Good Gracious Contemporary Gifts owner Judy Russell has sold her store, although the current employees will continue running the business.

Good Gracious Contemporary Gifts owner Judy Russell has sold her store, although the current employees will continue running the business.

Russell proud of Good Gracious’ success

Judy Russell has sold the downtown Vernon store after 23 years in business

The lure of the grandchildren is too much for Judy Russell.

After 23 years as a business operator in downtown Vernon, the affable owner of Good Gracious Contemporary Gifts on 30th Avenue (her husband Dave runs the Practical Kitchen next door) is turning her store over to an unnamed foreign investor.

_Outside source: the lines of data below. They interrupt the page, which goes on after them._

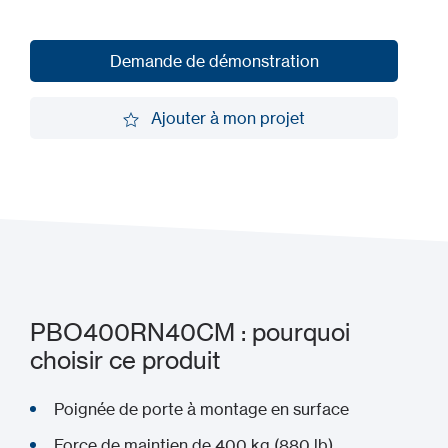
Demande de démonstration
Demande de démonstration
Ajouter à mon projet
Ajouter à mon projet
PBO400RN40CM : pourquoi
choisir ce produit
Poignée de porte à montage en surface
Force de maintien de 400 kg (880 lb)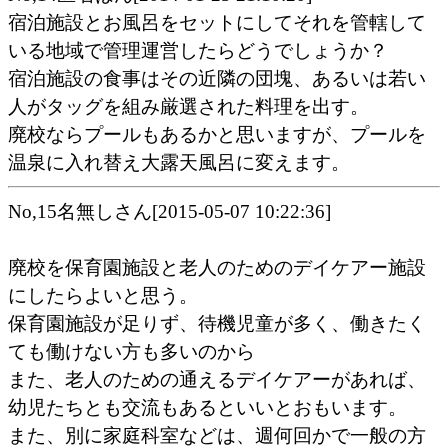
宿泊施設とお風呂をセットにしてそれを管轄して
いる地域で管理運営したらどうでしょうか？
宿泊施設の食事はその近隣の団塊、あるいは若い
人がタッグを組み厳選された料理を出す。
廃校ならプールもあるかと思いますが、プールを
温泉に入れ替え大露天風呂に変えます。
No,15名無しさん[2015-05-07 10:22:36]
廃校を保育園施設と老人のためのデイケアー施設
にしたらよいと思う。
保育園施設が足りず、待機児童が多く、働きたく
ても働けない方も多いのから
また、老人のための通えるデイケアーがあれば、
幼児たちとも交流もあるといいとおもいます。
また、別に家庭科室などは、週何回かで一般の方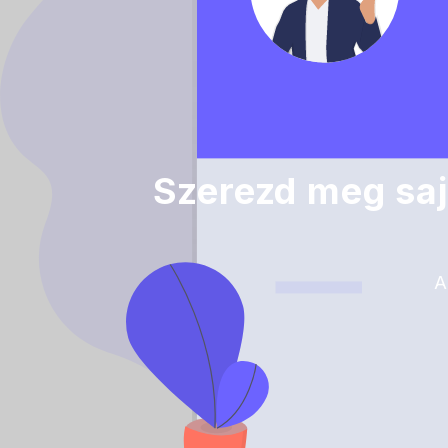
Szerezd meg saj
A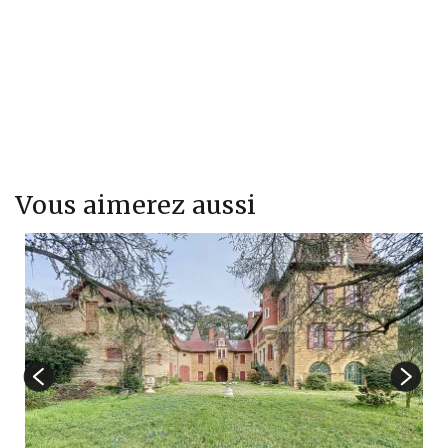
Vous aimerez aussi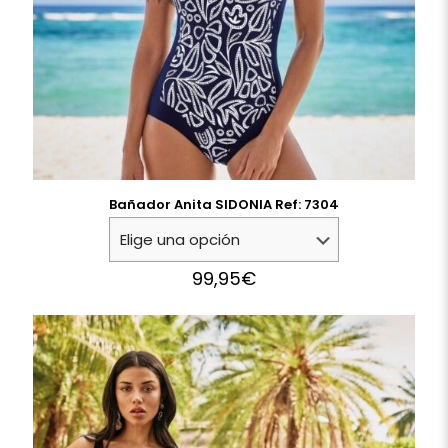
Bañador Anita SIDONIA Ref: 7304
99,95
€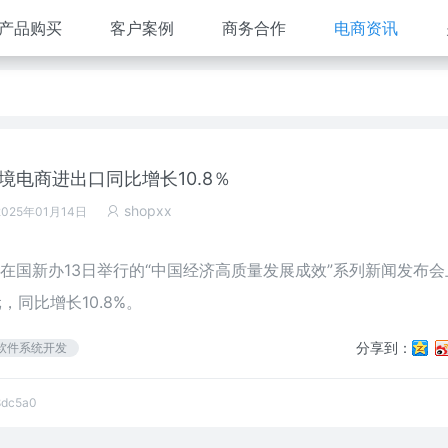
产品购买
客户案例
商务合作
电商资讯
跨境电商进出口同比增长10.8％
shopxx
2025年01月14日
在国新办13日举行的“中国经济高质量发展成效”系列新闻发布会
，同比增长10.8%。
分享到：
软件系统开发
8dc5a0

“We still have the desire, we both really love it, and we have all these good ideas that we think are good ideas but the ambition isn’t there,” said Russell of her decision to sell.

“We don’t have the stamina to carry it through, and we have grandkids in Turkey and Vancouver that we want to spend time with and we want to travel.”

Arriving in Vernon after four years in Calgary, Russell opened up Maggie and Doodles, a gift shop, in an old house on 30th Street near Civic Arena in 1992.

Russell named her first store after her grandparents (Douglas was Russell’s grandfather’s given name but a sister referred to him as Doodles).

That enterprise stayed on 30th Street until the late 1990s.

That’s when she closed Maggie and Doodles and opened Good Gracious, named after a teddy bear, in its current location beside CIBC downtown.

Asked what makes her store successful in downtown, where many businesses over the years have opened and closed, Russell answers with a combination of factors.

“We really care, we listen to our customers, and we give the best customer service,” she said.

“Everything is gift-wrapped when it goes out of the store. We try to have a very good merchandise selection. It’s an event when people come in, not just a shopping experience. People have fun here.”

Part of the fun is the people Russell has working for her.

When she opened, Russell was the store’s one unpaid employee. Now, she has nine part-time workers, which grows to about a dozen or so at Christmas.

And the good news for Good Gracious’ loyal customer base is nothing is changing even with new ownership.

“The women in the store now are all staying and  are going to operate it,” said Russell.

“They’ll do the buying, go to the shows. Everything stay the same. That’s what the new owner wants. He recognizes that it’s successful.”